Approximately $900 million in savings have been projected from
administrative savings, economies of scale, "better benefits" and lower
costs.
MISSOURI: The Missouri Speaker of the House, Ron
Richards, has appointed an Interim Committee on autism spectrum
disorders. The Committee will evaluate the impact autism spectrum
disorders are having on families in the state. The committee's goal is
to identify a solution that considers medical, educational and
insurance changes to improve the lives of families dealing with autism.

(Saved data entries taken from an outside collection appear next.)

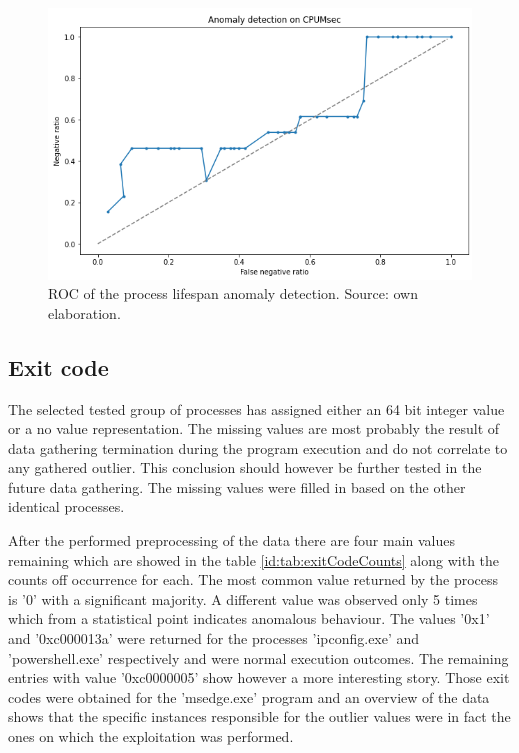 \documentclass[a4paper,twoside,12pt]{book}
\begin{document}
\begin{figure}
	\centering
	\includegraphics[scale=0.9]{images/ROCCPUMsec}
	\caption{ROC of the process lifespan anomaly detection. Source: own elaboration.}
	\label{fig:CPUMsecROC}
 \end{figure}

\subsection{Exit code}

The selected tested group of processes has assigned either an 64 bit integer value or a no value representation.
The missing values are most probably the result of data gathering termination during the program execution and
do not correlate to any gathered outlier. This conclusion should however be further tested in the future data gathering.
The missing values were filled in based on the other identical processes.

After the performed preprocessing of the data there are four main values remaining which are showed in the table \ref{id:tab:exitCodeCounts}
along with the counts off occurrence for each. The most common value returned by the process is '0' with a significant majority. A different 
value was observed only 5 times which from a statistical point indicates anomalous behaviour. The values '0x1' and '0xc000013a' were
returned for the processes 'ipconfig.exe' and 'powershell.exe' respectively and were normal execution outcomes. The remaining 
entries with value '0xc0000005' show however a more interesting story. Those exit codes were obtained for the 'msedge.exe' program
and an overview of the data shows that the specific instances responsible for the outlier values were in fact the ones on which the 
exploitation was performed. 
\end{document}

Aetna was very involved with last session's debate over an autism
mandate and will continue to have a voice in this interim committee's
work. The next Missouri legislative session begins in January 2010.
OHIO:
Two bills concerning physician/insurer relationships are moving in the
Ohio legislature. A bill that passed out of the House on October 21
specifies that a material amendment to a health care contract does not
become part of the contract unless agreed upon by both parties. A
different bill passed the House Health Committee on October 14, and its
companion bill had sponsor testimony on October 27 in the Senate
Insurance, Commerce & Labor Committee. The bill would place various
requirements on health insurers that operate a system for physician
designations to assign a grade or rating for certain physicians. This
bill includes what must be considered in the evaluations, disclosure
requirements, appeal rights and legal remedies against an insurer if a
provider is adversely affected by a violation of the requirements. It
is sponsored by the Ohio State Medical Association. Aetna opposes both
measures and continues to discuss what may be agreeable language for
physician designation programs.
WISCONSIN: The Office of the
Insurance Commissioner (OCI) is working on several regulations and
bulletins regarding recently passed laws. The OCI has issued a revised
bulletin summarizing the provisions of the 2009-2011 state budget that
impact insurance, including: establishing a uniform application for
individual major medical policies; expanding independent review rights
to adverse findings regarding coverage denial determinations, including
preexisting condition exclusion denials and rescissions; requiring an
insurer to provide coverage for an unmarried child dependent who is not
eligible for other group coverage and is under age 27 or a full-time
student regardless of age; and requiring coverage for autism spectrum
disorders and contraceptives. Related to implementation of the budget
bill, OCI published an emergency rule on September 30, 2009 related to
the coverage of treatment for autism spectrum disorders that is
effective on Nov. 1, 2009.On issues unrelated to the budget bill, OCI
has issued two regulations. First, OCI issued emergency rules providing
for eligibility for continuation of coverage under the American
Recovery and Reinvestment Act of 2009 (ARRA) for individuals whose
group coverage is terminated. Second, the OCI recently issued a
proposed rule intended to expand the eligibility requirements for
guarantee issue of Medicare supplemental policies and bring Wisconsin
rules more closely in line with the NAIC Medicare Supplement Model
Regulation. The proposed regulations establish two new categories of
eligible individuals for Medigap guaranteed issue; modify current
regulations pertaining to Wisconsin's "Plan M and N" look-alike plans
to more closely follow corresponding NAIC model regulations; and
reintroduce a high-deductible Medigap option.